***** 文書の抜粋 *****
介護施設に入居する高齢の親の所得が多くて利用料が高い・・・所得を子に移せないか?

超高齢化社会の現在、親御さんが、施設に入居されることも珍しくはないと思います。


そうして、親が入居しようとする施設に利用料についての説明を受けにいくと、世帯の所得によって、利用料が決められていることを知り、思ったより利用料かかさみ愕然とすることも・・・


同居の場合で、親が子の扶養に入っていて、子の所得が多いため、施設利用料が上がっている場合は、世帯分離をすることで、子の所得と親の所得を分けることができ、親の所得のみで判定されるため利用料を下げることができます。ですが、親に年金所得以外の事業所得や不動産所得がある場合には、どうしたらいいでしょう。利用料の負担を少しでも下げるため、その所得を子である自分に移したいと考えるのは普通だと思います。

親に事業所得がある場合

事業をしていて、実質自分が経営を取り仕切っているが親の名で確定申告をし、自分は従業員として働いている。・・・といった場合には、事業主を変更する必要があります。
***** データ抜粋 *****
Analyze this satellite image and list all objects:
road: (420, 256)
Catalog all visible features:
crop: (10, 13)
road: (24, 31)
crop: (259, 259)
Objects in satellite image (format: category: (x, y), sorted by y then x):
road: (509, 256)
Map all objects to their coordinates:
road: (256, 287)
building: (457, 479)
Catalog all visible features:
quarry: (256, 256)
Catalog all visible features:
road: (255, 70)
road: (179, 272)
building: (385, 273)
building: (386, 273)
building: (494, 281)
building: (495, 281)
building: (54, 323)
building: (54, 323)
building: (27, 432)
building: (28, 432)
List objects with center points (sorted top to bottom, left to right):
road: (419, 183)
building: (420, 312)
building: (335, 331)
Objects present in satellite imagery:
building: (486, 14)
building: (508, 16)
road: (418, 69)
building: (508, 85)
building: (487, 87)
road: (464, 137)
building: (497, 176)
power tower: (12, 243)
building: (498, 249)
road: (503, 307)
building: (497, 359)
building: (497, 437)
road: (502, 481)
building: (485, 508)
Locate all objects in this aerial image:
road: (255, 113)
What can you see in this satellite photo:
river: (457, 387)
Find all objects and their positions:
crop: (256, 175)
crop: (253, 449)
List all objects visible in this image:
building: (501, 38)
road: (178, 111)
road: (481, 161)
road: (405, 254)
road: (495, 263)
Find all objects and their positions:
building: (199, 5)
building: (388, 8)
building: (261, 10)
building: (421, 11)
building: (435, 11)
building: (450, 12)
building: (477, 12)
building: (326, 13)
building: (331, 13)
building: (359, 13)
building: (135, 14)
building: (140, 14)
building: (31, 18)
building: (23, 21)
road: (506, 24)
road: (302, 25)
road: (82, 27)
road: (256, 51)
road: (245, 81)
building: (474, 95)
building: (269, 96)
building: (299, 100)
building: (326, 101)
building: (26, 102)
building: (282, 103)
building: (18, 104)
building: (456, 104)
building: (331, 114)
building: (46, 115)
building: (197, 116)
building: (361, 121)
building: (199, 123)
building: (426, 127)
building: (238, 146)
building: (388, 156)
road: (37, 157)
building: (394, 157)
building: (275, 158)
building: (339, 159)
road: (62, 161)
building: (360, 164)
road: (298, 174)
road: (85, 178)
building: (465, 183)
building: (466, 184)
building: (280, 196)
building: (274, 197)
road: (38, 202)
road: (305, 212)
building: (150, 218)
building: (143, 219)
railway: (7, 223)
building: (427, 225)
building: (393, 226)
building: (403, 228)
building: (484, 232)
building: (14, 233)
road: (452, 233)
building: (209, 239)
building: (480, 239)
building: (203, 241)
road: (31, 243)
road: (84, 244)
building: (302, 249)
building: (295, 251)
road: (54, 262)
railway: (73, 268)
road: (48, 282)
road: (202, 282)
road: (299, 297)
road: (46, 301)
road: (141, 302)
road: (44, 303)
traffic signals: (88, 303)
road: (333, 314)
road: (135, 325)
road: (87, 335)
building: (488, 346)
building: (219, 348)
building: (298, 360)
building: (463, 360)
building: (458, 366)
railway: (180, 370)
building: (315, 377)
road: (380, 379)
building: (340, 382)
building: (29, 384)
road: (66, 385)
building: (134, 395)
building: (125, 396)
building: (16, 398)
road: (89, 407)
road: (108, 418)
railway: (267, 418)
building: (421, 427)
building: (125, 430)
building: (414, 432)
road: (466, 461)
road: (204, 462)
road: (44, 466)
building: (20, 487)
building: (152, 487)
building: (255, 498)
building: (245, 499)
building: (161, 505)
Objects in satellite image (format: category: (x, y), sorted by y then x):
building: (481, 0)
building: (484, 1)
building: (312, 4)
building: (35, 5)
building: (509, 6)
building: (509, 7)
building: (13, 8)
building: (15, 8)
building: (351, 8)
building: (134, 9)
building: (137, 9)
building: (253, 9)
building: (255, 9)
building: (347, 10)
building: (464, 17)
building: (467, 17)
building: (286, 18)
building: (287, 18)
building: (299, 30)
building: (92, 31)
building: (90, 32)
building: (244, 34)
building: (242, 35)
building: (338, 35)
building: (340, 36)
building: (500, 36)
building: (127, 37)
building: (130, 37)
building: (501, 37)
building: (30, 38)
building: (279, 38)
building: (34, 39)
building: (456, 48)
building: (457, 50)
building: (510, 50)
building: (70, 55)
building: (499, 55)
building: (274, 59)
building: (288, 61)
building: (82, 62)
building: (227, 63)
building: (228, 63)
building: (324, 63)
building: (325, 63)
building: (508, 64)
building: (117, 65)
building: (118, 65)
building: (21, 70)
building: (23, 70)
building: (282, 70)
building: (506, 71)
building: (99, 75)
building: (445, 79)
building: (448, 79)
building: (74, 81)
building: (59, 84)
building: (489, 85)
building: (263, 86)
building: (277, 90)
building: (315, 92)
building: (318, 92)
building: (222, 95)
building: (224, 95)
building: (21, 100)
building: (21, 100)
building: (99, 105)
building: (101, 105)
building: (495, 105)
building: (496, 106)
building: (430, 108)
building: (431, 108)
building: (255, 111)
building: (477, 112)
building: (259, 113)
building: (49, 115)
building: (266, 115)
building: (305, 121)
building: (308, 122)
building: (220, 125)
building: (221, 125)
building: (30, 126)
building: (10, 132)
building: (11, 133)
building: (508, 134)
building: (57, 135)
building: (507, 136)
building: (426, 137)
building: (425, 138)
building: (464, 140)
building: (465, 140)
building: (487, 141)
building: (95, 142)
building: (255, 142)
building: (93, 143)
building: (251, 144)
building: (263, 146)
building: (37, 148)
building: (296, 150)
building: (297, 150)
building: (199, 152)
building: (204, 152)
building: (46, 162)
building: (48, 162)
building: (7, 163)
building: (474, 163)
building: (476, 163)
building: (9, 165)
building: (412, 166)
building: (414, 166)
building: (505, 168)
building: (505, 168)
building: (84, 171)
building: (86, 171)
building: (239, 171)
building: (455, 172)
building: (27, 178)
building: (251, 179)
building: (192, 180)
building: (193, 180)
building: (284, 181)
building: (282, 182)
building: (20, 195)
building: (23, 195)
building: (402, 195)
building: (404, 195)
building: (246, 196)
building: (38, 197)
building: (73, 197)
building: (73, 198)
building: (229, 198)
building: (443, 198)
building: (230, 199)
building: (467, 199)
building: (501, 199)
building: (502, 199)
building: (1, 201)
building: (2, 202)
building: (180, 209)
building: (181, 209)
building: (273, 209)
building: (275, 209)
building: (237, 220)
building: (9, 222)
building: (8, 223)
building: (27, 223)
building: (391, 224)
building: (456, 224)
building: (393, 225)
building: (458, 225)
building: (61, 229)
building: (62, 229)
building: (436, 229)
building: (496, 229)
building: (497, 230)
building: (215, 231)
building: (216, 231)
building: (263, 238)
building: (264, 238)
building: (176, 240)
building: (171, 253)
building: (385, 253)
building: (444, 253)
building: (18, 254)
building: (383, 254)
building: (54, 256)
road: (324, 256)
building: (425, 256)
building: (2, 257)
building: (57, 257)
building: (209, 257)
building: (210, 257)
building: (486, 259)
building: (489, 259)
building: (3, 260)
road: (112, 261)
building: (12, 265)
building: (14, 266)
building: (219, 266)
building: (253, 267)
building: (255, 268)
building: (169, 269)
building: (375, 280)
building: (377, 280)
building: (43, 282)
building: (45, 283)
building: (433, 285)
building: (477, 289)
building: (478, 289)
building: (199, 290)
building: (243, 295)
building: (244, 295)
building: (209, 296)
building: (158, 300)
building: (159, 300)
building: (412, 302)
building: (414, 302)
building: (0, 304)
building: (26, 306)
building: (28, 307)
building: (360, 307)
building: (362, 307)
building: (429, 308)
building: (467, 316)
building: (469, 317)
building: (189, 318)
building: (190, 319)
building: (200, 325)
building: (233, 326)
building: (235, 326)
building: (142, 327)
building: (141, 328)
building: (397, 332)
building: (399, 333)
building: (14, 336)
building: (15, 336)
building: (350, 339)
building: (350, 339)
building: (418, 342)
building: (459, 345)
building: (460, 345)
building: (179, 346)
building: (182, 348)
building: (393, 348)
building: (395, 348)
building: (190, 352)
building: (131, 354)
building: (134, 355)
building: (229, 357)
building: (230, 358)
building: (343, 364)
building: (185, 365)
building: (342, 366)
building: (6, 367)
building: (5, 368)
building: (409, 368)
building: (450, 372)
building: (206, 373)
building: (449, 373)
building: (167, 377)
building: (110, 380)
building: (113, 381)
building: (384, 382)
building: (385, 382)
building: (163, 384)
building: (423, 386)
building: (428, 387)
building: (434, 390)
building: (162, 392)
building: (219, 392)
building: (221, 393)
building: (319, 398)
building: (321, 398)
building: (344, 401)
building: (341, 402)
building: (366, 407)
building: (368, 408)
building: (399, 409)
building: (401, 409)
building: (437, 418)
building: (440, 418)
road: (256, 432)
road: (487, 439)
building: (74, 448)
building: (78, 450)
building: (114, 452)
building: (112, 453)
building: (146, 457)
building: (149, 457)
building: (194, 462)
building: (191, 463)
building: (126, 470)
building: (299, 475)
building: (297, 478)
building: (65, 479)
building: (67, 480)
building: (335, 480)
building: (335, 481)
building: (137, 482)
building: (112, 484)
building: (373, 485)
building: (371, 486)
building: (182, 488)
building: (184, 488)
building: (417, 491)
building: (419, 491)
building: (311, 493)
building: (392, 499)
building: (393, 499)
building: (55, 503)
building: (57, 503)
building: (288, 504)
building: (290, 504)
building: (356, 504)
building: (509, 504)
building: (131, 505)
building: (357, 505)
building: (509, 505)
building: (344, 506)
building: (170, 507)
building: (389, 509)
*****
### 課題一覧
#1 介護施設の利用料に関する文章から、「同居の場合で、親が子の扶養に」から「主を変更する必要があります。」までを、末尾の語句も含めてそのまま書き写してください。
#2 介護施設の利用料に関する文章をもとに、次の問いに答えてください。
(a) 施設の利用料は何によって決められていますか。
(b) 同居していて子の所得が多いために利用料が上がっている場合、何をすれば子の所得と親の所得を分けることができますか。
(c) 親の名で確定申告をしながら実質自分が経営を取り仕切っている場合、何を変更する必要がありますか。
#3 介護施設の利用料に関する文章に名前が出てくる所得の種類を、すべて挙げてください。
データ抜粋の行は、どの課題にも使いません。

### 演習の解答
#1
同居の場合で、親が子の扶養に入っていて、子の所得が多いため、施設利用料が上がっている場合は、世帯分離をすることで、子の所得と親の所得を分けることができ、親の所得のみで判定されるため利用料を下げることができます。ですが、親に年金所得以外の事業所得や不動産所得がある場合には、どうしたらいいでしょう。利用料の負担を少しでも下げるため、その所得を子である自分に移したいと考えるのは普通だと思います。

親に事業所得がある場合

事業をしていて、実質自分が経営を取り仕切っているが親の名で確定申告をし、自分は従業員として働いている。・・・といった場合には、事業主を変更する必要があります。

#2
(a) 世帯の所得
(b) 世帯分離
(c) 事業主

#3 年金所得、事業所得、不動産所得